John Wayne Gacy Victim Misidentified; Michael Marino Was 14 When Investigators Assumed The Serial Killer Murdered Him
One woman’s nagging intuition that her son was killed by serial killer John Wayne Gacy has proved correct. Sherry Marino last saw her son Michael alive in 1976 but her attorneys announced Thursday that the man buried in her son’s grave was not Michael.
Last year the grave was exhumed at the DNA found in the corpse did not match that of Michael Marino, according to the Associated Press.
“We don’t know who it is, but this is not her son,” said his mother's attorney, Steven Becker.
The confirmation came because of dental records. A jawbone and section of a femur were also tested for DNA.
“The dental identification is just 100-percent solid, absolutely no question,” said Edward Pavlik, who ran the tests. “We compared 32 teeth, probably half a dozen of them had very distinct fillings and every tooth was consistent with the dental records of Michael Marino.”

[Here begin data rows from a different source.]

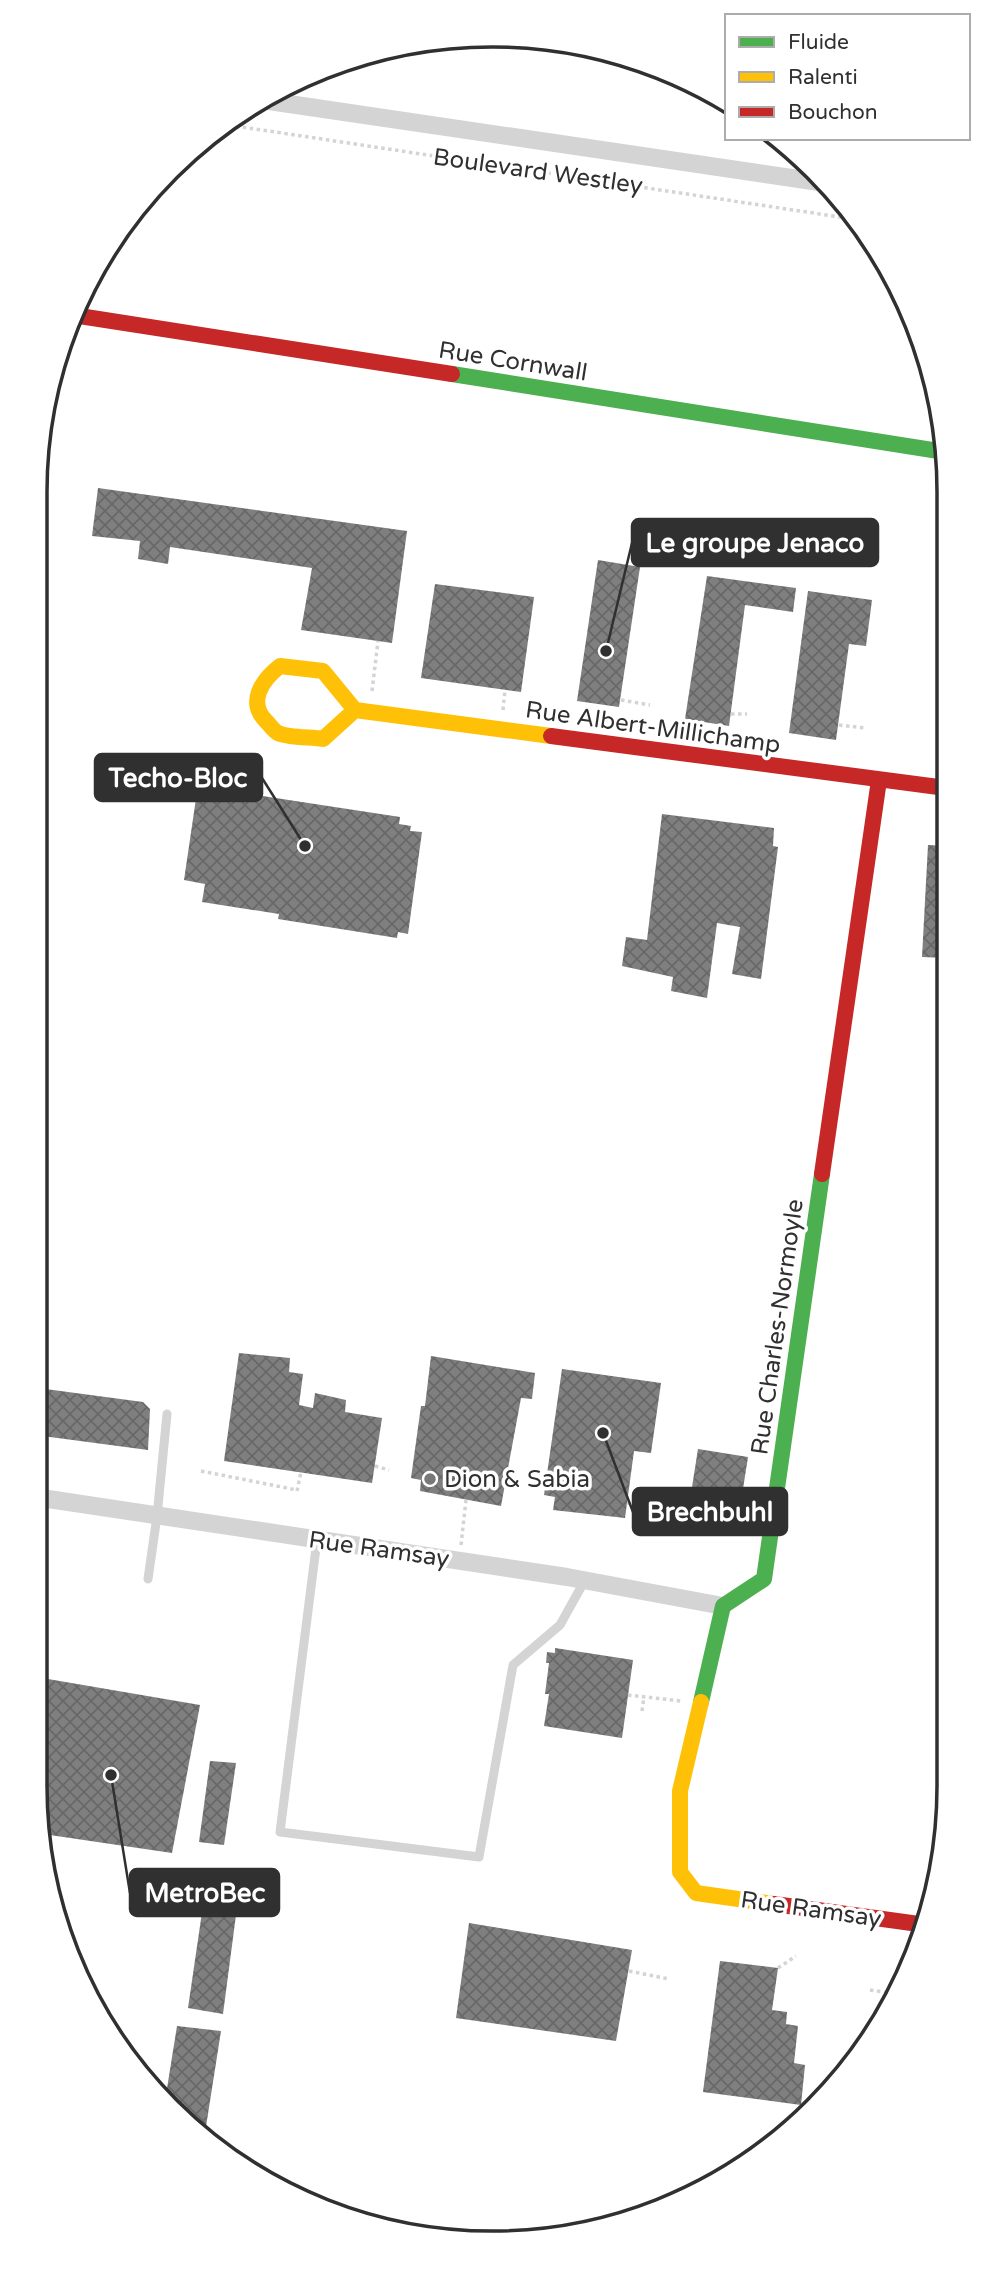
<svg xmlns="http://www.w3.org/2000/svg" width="984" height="2278" viewBox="0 0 984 2278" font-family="'Varela Round',sans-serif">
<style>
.building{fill:url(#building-cross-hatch)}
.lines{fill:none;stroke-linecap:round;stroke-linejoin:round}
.path{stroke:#d4d4d4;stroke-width:3.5;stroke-dasharray:3.5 3.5;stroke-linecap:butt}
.lane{stroke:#d4d4d4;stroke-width:9}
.street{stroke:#d4d4d4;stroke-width:18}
.fast{stroke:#4caf50;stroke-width:16}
.slow{stroke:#ffc107;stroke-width:16}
.jam{stroke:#c62828;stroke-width:16}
.rail-casing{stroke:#bcbcbc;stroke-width:8}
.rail{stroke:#fff;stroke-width:5;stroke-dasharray:16;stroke-linecap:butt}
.poi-dot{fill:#787878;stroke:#fff;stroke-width:2.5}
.labels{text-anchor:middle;stroke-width:7;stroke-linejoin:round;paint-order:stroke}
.street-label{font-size:24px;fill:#303030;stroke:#fff}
.poi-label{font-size:24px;fill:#303030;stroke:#fff;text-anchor:start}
.rim{fill:none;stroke:#303030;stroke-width:3.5}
.leader{fill:none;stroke:#303030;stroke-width:2.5}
.callout-dot{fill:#303030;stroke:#fff;stroke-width:2.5}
.callout{fill:#303030;stroke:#303030;stroke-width:2.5}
.callout-label{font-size:26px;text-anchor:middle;font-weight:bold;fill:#fff}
</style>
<defs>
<pattern id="building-cross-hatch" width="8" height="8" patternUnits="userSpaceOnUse" patternTransform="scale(1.75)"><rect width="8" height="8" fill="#7f7f7f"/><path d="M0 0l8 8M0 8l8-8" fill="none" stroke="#686868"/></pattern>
</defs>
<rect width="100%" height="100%" fill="#fff"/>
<!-- building -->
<g class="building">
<polygon points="98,488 407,531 392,643 301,630 312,568 170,547 168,564 138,559 140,541 92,536"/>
<polygon points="598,560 640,567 619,707 577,701"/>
<polygon points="707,576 796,588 793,612 745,605 729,726 685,719"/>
<polygon points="435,584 534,597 521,692 421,678"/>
<polygon points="808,591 872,600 866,646 849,644 836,740 789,733"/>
<polygon points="220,769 259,775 256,795 400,817 399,824 411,826 410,831 422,832 408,934 398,932 397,938 278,919 279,914 202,902 205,884 184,880 198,785 217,788"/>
<polygon points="662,814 774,828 773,846 778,847 761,979 732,974 740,927 717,923 707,998 671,991 673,977 622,966 626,937 647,940"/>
<polygon points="928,845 946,846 947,958 922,957"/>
<polygon points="239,1353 290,1358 289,1372 303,1374 299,1405 313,1408 315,1393 346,1400 345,1412 382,1418 372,1483 224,1461"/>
<polygon points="431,1356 535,1373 532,1399 521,1398 501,1506 420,1491 421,1480 411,1478 421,1406 425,1406"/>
<polygon points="562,1369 661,1383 651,1453 634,1451 625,1518 553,1510 555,1497 544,1495"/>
<polygon points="38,1388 143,1402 150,1409 148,1450 35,1435"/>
<polygon points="698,1449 748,1457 736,1533 686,1525"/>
<polygon points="555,1648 633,1660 622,1738 544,1726 549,1694 545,1694 549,1663 546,1663 547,1652 555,1653"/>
<polygon points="48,1679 200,1705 172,1853 43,1834 35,1786 35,1764"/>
<polygon points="210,1761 236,1763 224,1845 199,1842"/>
<polygon points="206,1885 239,1892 223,2014 188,2008"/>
<polygon points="469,1923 632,1950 616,2041 456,2018"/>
<polygon points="720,1961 778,1968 772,2010 787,2012 786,2024 798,2026 794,2063 805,2065 801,2105 703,2092"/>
<polygon points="177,2026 221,2031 205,2133 165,2101"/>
</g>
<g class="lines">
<!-- path -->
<g class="path">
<polyline points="222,124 853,219"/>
<polyline points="372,691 378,641"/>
<polyline points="621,700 650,705"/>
<polyline points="503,710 505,690"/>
<polyline points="731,714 747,714"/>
<polyline points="839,725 865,728"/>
<polyline points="375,1466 389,1470"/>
<polyline points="201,1471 297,1490"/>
<polyline points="505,1485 522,1487"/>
<polyline points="297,1491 301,1472"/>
<polyline points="627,1503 646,1506"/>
<polyline points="461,1545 466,1500"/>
<polyline points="628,1695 681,1701"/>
<polyline points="642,1711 644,1697"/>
<polyline points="778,1968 796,1956"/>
<polyline points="629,1971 669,1979"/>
<polyline points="870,1990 890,1993"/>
</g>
<!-- lane -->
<g class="lane">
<polyline points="317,1540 280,1832 479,1857 513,1665 560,1625 585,1580"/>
<polyline points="148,1579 157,1516 167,1414"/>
</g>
<!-- street -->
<g class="street">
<polyline points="262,100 826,183"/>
<polyline points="35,1497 567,1577 723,1606"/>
</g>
<!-- fast -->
<g class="fast">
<polyline points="452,374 945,452"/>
<polyline points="701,1702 723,1606 764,1579 822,1174"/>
</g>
<!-- slow -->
<g class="slow">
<path d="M355,710L323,739C312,737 288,738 278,733C274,731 270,725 266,721C247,702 262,680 280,666L323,671L355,710L551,736"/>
<polyline points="701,1702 680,1791 680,1872 696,1893 774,1904"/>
</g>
<!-- jam -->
<g class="jam">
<polyline points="73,315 452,374"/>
<polyline points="551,736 946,788"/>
<polyline points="822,1174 879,780"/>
<polyline points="774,1904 926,1925"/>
</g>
<defs>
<polyline id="rail" points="35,855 43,800"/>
</defs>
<!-- rail casing -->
<use href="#rail" class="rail-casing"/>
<!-- rail -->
<use href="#rail" class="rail"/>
</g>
<!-- markers -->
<circle class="poi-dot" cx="430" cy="1479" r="7"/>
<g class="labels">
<!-- street labels -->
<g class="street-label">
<text transform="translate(538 171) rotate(8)" y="8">Boulevard Westley</text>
<text transform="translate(513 361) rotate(9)" y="8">Rue Cornwall</text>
<text transform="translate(653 727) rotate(8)" y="8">Rue Albert-Millichamp</text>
<text transform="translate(777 1327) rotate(-82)" y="8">Rue Charles-Normoyle</text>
<text transform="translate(379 1549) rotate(8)" y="8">Rue Ramsay</text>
<text transform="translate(811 1909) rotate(8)" y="8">Rue Ramsay</text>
</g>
<!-- poi labels -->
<g class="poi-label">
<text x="444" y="1487">Dion &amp; Sabia</text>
</g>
</g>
<!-- crop -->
<path d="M0 0H984V2278H0ZM492 47H492A445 445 0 0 1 937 492V1786A445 445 0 0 1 492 2231H492A445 445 0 0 1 47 1786V492A445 445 0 0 1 492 47Z" fill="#fff" fill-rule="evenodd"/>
<path class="rim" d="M492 47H492A445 445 0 0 1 937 492V1786A445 445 0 0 1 492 2231H492A445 445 0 0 1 47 1786V492A445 445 0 0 1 492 47Z"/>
<!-- callouts -->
<path class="leader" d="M606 651L632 543M305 846L262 778M603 1433L633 1512M111 1775L130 1893"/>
<g class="callout-dot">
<circle cx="606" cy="651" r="7"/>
<circle cx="305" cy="846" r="7"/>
<circle cx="603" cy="1433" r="7"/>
<circle cx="111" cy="1775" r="7"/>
</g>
<g class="callout">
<rect x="632" y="519" width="246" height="47" rx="7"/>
<rect x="95" y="754" width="167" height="47" rx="7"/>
<rect x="633" y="1488" width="154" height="47" rx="7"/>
<rect x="130" y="1869" width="149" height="47" rx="7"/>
</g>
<g class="callout-label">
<text x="755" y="552">Le groupe Jenaco</text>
<text x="178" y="787">Techo-Bloc</text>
<text x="710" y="1521">Brechbuhl</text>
<text x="205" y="1902">MetroBec</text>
</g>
<!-- legend -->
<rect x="725" y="14" width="245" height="126" fill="#ffffff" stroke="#acacac" stroke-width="2"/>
<rect x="739" y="37" width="35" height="10" fill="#4caf50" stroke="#acacac" stroke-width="2"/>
<text x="788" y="49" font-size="21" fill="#303030">Fluide</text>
<rect x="739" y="72" width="35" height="10" fill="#ffc107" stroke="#acacac" stroke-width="2"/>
<text x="788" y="84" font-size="21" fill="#303030">Ralenti</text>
<rect x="739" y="107" width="35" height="10" fill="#c62828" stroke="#acacac" stroke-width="2"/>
<text x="788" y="119" font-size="21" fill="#303030">Bouchon</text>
</svg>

Gacy was executed in 1994 after he sexually assaulted and murdered at least 33 teenage boys and young men, burying 26 of them in the crawl space in his Chicago- area home. The murders took place from 1972 to 1978, during which time Gacy was employed as a children’s party clown.
Gacy is also known to have thrown multiple corpses off a bridge into Des Plaines River, at least one of which he thought landed on a passing barge.
Questions came up around Michael Marino as soon as 1978 because investigators counted him among the unidentifiable bodies stored in Gacy’s attic. Even at the time, though, Marino’s mother provided police with dental information and told law enforcement the clothes he was wearing did not match anything in his wardrobe.
The attorneys told the Associated Press that the new finding doesn’t necessarily exclude Marino from being one of Gacy’s victims as he could have been misidentified as another victim. Michael was just 14 years old when he disappeared.
The Chicago Tribune reported in October of 2011 that Marino said her son never broke his collarbone, another difference from the corpse buried beneath the Michael Marino’s headstone.
“There are discrepancies between the autopsy report and Michael Marino’s medical records,” the presiding judge said last year. “Certainly there’s been great advancement in medical science…”
The Marino family paid for the exhumation and DNA testing on their own with help from a community fund.